My boyfriend has told me that his last serious relationship didn’t end well, and the guy treated him poorly and was very demeaning. He said after they broke up, he basically went buck wild and pretty much banged the memory of his ex out of him. When he tells me that, I almost feel jealous. Not because he was with other men in the past, but because he got to have that experience of meeting different guys to have fun with, even if it went nowhere, and I never got to experience that. So here I am, 2 years into my very first and only real relationship, never having “played the field” a day in my life. I feel awful even thinking this, because my boyfriend is so amazing. He’s so kind and caring, and his family has welcomed me with open arms and made me feel like a part of their family. But I just can’t shake this feeling. It’ll come and go, but it’s always there. Always in the back of my mind. I worry that I will always feel this way and that feeling will never go away, and I will grow resentful of my boyfriend as the years go on. I will constantly yearn for that experience of meeting new guys and getting to know them and have fun with them. But I want to be with my boyfriend. I know he is the guy I need. I almost want to push pause on our relationship, go out and get all of that out of my system, and then unpause it and go back to him ready to commit and settle down.
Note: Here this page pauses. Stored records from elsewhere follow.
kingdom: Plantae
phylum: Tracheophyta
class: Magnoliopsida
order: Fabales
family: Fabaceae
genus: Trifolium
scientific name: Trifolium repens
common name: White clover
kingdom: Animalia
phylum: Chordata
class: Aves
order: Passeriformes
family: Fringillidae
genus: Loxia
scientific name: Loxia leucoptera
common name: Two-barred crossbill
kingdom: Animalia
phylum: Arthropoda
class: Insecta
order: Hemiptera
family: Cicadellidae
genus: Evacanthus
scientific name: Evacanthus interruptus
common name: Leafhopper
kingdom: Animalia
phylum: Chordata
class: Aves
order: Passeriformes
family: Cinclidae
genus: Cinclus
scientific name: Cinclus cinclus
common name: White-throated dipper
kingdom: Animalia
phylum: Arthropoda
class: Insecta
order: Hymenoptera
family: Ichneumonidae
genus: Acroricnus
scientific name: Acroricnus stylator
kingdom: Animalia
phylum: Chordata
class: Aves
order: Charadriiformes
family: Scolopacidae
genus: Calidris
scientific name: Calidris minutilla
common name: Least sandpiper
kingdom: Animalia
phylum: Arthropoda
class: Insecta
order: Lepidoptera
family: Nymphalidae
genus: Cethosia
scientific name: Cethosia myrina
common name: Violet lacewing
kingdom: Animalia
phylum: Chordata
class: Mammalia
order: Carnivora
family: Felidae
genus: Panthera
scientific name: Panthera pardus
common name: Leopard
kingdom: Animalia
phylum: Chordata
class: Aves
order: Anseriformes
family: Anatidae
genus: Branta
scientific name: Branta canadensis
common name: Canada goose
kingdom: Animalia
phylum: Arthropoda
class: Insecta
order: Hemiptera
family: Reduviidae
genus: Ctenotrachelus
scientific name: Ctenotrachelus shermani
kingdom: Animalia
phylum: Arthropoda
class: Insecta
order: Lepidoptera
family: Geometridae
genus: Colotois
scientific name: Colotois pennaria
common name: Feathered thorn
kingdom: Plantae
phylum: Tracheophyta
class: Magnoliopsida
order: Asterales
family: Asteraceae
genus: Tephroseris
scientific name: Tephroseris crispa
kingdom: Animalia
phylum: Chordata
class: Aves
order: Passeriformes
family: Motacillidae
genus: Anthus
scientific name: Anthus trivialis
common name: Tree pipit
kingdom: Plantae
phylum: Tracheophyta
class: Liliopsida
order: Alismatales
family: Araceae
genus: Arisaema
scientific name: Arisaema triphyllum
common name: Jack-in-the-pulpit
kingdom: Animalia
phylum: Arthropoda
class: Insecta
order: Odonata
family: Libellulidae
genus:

I just don’t know what to do. I feel like I’m too invested in this relationship now to even suggest a break. My friends absolutely adore him, and I’m sure once I build the courage to come out to my family, they will love him too. His family is amazing and so similar to my own. I know it would be stupid of me to lose this and give this up, because it will be a challenge to find something like this again in my small city. He’s told me a few times that when a relationship ends for him, it’s basically a one and done thing. Blocked, erased, and cut out. So if I do decide to do anything, I have to accept the fact that it would be over for good.
I would really appreciate any advice. I honestly didn’t know where else to go. I don’t have any gay friends at all, all my friends are straight, and while they are great, they just don’t understand.